Eventuellement, on conseillera Livide aux fans hardcore d’errances brumeuses en paysages bretons. Jean Rollin, décédé quelques mois avant le tournage, en 2010, aurait beaucoup apprécié la conclusion qui s’érige presque en hommage au maître, grand amateur de duo féminin le long de falaises surplombant la campagne… Mais comme pour le cinéma de Jean Rollin, la distribution en salle fut chiche (17 écrans France) et invisible aux yeux des spectateurs. Le film de genre français entre en 40e place la semaine du 7 décembre 2011, avec 4 927 entrées, et dégringole à 174 entrées la semaine suivante. Il n’est alors exposé que dans 4 cinémas.
Livide sera son propre tombeau.
Sorties de la semaine du 7 décembre 2011
Photo : Synchro X © La fabrique 2
Biographies +
Julien Maury Alexandre Bustillo, Béatrice Dalle, Catherine Jacob, Félix Moati, Chloé Coulloud, Jérémy Kapone
Le test DVD
Après l’outrance et le gore insidieux d’A l’intérieur, Alexandre Bustillo et Julien Maury de Mad Movies ont de nouveau collaboré sur un long métrage horrifique que peu ont eu la possibilité de découvrir au cinéma. Sortie en catimini une petite semaine de décembre, n’attire même pas 6.000 passants en salle… c’est la cata. Les critiques ressortent peu convaincus par le changement de style, vers un fantastique français désuet, peu enclin à la facilité de propos, dont les ambitions rivalisaient de maladresses pour mettre sur pied un univers essentiellement gothique et macabre.
Suppléments : 2.5 / 5
Désormais dans les mains de M6 Vidéo, Livide se pare de quelques interviews intéressantes (entre 5 et 10mn chacune). Les deux réals reviennent sur leur cinéphilie horrifique et ses origines. Catherine Jacob, d’un naturel désabusé, semble satisfaite d’une expérience qui l’éloigne de la comédie alimentaire. La danseuse Marie-Claude Pietragalla est enchantée et les jeunes comédiens Félix Moati et Jérémy Kapone expriment la même satisfaction avec leur langage jeune au bord de la caricature.
Un commentaire audio vient enrichir la partie suppléments avec quelques beaux croquis empreints de poésie fantastique.
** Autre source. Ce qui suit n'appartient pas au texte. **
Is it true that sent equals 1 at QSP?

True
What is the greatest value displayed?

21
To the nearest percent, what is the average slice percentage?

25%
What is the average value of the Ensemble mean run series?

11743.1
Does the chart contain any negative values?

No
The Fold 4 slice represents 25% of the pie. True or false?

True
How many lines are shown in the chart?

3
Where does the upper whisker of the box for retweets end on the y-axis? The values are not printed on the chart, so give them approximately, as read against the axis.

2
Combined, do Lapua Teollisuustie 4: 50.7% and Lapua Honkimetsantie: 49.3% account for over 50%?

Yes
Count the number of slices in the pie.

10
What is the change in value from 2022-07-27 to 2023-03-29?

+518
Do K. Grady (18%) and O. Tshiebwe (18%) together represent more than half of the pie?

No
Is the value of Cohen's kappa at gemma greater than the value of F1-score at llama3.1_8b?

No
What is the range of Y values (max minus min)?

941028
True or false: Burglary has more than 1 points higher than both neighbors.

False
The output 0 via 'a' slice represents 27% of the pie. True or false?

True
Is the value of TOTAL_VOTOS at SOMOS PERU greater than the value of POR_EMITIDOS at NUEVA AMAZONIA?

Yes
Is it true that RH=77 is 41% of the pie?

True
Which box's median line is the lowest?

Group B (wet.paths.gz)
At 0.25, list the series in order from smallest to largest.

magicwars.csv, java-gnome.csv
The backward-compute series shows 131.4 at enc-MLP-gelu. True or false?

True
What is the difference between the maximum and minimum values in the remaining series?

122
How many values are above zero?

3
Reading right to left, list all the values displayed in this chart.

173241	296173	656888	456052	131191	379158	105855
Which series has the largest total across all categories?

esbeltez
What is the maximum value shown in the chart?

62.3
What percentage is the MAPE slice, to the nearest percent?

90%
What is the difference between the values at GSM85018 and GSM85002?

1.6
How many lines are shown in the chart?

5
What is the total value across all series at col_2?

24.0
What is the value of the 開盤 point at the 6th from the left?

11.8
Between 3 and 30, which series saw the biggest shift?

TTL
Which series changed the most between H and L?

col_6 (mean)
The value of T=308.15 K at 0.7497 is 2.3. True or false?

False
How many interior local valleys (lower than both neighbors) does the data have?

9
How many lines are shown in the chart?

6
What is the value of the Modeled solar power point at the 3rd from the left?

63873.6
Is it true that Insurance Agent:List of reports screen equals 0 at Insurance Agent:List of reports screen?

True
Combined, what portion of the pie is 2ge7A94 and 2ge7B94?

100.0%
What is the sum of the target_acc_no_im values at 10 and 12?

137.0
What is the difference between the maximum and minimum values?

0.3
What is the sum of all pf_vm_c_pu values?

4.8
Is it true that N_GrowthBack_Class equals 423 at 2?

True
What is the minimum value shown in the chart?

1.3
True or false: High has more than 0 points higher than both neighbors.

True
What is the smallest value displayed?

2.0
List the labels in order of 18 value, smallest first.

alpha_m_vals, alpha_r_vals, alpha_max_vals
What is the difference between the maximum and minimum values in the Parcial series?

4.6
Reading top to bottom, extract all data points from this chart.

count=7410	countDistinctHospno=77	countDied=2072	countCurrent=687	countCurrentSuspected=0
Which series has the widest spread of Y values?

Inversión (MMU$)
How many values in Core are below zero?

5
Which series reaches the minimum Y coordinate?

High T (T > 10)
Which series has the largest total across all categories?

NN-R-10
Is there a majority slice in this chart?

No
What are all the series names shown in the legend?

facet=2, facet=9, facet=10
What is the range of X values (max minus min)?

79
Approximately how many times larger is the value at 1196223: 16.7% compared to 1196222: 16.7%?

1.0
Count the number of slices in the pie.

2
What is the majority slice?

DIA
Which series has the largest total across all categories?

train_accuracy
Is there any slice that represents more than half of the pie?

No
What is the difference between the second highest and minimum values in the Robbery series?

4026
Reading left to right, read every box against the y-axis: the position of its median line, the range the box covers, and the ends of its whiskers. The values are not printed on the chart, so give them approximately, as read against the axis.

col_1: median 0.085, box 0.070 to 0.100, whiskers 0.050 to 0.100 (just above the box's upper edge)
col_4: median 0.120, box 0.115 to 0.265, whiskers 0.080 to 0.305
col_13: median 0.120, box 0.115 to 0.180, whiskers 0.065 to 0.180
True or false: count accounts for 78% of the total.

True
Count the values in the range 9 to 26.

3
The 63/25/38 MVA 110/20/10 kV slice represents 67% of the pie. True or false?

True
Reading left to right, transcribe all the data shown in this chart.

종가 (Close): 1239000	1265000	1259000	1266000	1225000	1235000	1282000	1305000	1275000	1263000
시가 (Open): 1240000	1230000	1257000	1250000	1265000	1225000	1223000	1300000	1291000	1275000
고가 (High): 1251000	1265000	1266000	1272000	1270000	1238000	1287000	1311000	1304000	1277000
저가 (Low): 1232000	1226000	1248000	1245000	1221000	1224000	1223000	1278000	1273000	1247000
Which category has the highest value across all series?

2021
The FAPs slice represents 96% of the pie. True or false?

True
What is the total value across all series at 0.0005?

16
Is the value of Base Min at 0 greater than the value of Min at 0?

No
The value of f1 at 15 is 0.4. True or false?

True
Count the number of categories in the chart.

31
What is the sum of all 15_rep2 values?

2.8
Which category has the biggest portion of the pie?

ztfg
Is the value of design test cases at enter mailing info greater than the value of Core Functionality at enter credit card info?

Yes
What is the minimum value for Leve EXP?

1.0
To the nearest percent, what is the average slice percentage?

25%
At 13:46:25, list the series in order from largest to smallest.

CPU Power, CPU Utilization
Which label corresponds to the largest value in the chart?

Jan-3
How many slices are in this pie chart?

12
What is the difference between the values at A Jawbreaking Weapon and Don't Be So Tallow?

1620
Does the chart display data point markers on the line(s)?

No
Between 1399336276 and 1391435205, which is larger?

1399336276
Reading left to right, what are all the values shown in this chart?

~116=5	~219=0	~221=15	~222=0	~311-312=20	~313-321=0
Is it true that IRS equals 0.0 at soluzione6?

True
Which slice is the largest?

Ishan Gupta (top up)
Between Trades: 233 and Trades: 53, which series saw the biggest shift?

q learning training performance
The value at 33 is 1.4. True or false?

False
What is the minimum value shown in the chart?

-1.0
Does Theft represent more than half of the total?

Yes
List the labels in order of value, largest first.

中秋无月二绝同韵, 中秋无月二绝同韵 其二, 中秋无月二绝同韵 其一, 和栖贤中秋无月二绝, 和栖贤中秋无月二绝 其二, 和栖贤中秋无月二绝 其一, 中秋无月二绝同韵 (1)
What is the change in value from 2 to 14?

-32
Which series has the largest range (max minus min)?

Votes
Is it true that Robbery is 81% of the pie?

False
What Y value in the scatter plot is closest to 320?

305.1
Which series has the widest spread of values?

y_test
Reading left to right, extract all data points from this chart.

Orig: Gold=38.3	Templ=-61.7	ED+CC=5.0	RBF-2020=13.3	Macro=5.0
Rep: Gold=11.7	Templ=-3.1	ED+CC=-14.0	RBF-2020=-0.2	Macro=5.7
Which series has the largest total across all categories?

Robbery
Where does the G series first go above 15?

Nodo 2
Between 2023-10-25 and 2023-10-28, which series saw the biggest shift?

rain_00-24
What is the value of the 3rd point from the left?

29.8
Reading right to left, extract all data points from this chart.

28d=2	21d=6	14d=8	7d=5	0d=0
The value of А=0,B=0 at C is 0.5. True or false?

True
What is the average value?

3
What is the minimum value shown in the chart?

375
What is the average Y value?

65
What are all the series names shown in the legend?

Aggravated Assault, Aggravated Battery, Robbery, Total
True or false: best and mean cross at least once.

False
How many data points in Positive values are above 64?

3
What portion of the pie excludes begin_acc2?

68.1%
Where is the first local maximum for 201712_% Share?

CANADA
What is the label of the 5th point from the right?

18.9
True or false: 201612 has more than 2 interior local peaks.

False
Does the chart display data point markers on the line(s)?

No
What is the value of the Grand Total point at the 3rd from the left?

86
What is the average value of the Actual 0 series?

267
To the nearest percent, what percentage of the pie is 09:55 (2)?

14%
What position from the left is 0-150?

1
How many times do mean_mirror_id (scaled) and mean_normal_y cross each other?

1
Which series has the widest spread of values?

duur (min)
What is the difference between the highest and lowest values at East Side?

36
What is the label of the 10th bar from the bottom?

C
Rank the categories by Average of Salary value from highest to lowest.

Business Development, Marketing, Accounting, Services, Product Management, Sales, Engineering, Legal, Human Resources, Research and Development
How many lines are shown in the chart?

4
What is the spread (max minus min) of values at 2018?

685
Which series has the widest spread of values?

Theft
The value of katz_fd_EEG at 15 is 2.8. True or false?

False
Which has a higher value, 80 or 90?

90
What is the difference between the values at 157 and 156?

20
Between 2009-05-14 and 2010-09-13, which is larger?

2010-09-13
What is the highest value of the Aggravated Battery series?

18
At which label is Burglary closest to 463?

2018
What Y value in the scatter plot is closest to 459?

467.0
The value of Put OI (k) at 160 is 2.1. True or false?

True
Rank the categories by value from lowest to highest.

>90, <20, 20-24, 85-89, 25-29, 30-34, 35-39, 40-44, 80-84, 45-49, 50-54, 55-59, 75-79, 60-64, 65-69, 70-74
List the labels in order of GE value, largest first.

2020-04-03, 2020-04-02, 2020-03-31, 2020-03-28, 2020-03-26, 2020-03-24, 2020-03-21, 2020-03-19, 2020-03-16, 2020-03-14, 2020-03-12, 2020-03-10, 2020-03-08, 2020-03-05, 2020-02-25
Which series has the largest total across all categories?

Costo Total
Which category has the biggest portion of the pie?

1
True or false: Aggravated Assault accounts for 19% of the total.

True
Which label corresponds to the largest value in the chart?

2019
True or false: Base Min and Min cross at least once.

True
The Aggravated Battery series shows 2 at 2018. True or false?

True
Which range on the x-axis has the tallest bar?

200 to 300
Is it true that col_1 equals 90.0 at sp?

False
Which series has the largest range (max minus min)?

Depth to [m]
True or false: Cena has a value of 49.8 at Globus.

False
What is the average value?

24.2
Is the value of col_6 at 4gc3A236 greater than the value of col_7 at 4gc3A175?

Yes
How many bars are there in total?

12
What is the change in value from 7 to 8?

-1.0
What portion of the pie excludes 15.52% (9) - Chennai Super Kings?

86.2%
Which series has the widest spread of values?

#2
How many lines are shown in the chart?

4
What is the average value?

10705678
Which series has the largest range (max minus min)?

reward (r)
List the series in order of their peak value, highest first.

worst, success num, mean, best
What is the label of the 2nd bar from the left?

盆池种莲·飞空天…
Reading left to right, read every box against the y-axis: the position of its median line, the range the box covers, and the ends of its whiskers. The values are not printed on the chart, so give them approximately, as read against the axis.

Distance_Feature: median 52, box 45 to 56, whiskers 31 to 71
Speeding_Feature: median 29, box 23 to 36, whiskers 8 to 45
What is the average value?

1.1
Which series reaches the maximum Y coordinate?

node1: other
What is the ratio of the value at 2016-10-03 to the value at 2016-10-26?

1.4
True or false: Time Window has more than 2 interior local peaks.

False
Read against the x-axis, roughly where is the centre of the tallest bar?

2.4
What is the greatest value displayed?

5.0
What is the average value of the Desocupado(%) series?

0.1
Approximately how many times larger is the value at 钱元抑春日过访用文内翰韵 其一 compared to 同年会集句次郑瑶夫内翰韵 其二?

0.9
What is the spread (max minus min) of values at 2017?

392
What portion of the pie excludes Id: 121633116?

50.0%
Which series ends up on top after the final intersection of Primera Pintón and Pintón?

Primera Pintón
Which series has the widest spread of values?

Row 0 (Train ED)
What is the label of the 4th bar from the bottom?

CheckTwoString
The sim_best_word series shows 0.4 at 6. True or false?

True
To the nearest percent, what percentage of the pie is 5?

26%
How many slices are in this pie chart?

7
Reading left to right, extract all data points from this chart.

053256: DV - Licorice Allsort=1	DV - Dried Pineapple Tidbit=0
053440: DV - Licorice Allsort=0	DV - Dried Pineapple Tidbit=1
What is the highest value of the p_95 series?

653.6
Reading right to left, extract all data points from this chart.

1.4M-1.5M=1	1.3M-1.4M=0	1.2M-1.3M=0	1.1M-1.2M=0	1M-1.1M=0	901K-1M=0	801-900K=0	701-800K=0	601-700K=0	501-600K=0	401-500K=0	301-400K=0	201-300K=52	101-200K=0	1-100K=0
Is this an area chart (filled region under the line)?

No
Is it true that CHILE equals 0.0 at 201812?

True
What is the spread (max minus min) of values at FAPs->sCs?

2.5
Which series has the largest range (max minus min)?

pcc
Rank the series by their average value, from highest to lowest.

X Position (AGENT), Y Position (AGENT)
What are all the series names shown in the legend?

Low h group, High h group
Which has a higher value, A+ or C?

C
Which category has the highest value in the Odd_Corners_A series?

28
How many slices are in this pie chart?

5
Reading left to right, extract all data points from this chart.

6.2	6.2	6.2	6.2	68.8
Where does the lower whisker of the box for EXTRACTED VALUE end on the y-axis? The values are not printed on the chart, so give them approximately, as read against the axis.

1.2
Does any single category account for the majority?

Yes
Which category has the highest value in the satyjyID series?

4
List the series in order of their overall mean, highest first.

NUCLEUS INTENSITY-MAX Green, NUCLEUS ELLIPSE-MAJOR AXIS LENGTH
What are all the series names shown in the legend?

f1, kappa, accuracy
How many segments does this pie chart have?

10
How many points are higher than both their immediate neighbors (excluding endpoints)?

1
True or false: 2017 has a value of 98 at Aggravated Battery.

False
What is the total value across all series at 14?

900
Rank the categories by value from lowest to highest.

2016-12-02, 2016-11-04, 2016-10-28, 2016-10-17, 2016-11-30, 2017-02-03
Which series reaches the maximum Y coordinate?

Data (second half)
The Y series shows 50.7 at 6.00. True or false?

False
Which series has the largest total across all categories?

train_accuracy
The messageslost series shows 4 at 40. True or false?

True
Par contre, pas de bande-annonce.
Image : 3 /5
D’une définition correcte, elle ne fait pas abstraction du grain d’origine. Elle offre un confort de visionnage indéniable, ne se risquant pas à être plus sombre qu’il ne le faut pour une œuvre déjà ténébreuse.
Son : 3 / 5
Le titre est accompagné d’un son de bonne facture, trempé dans un 5.1 DD qui donne une certaine autonomie aux images qui s’animent sur les 5 enceintes avec justesse et suffisamment d’ampleur pour provoquer quelques moments de frousse.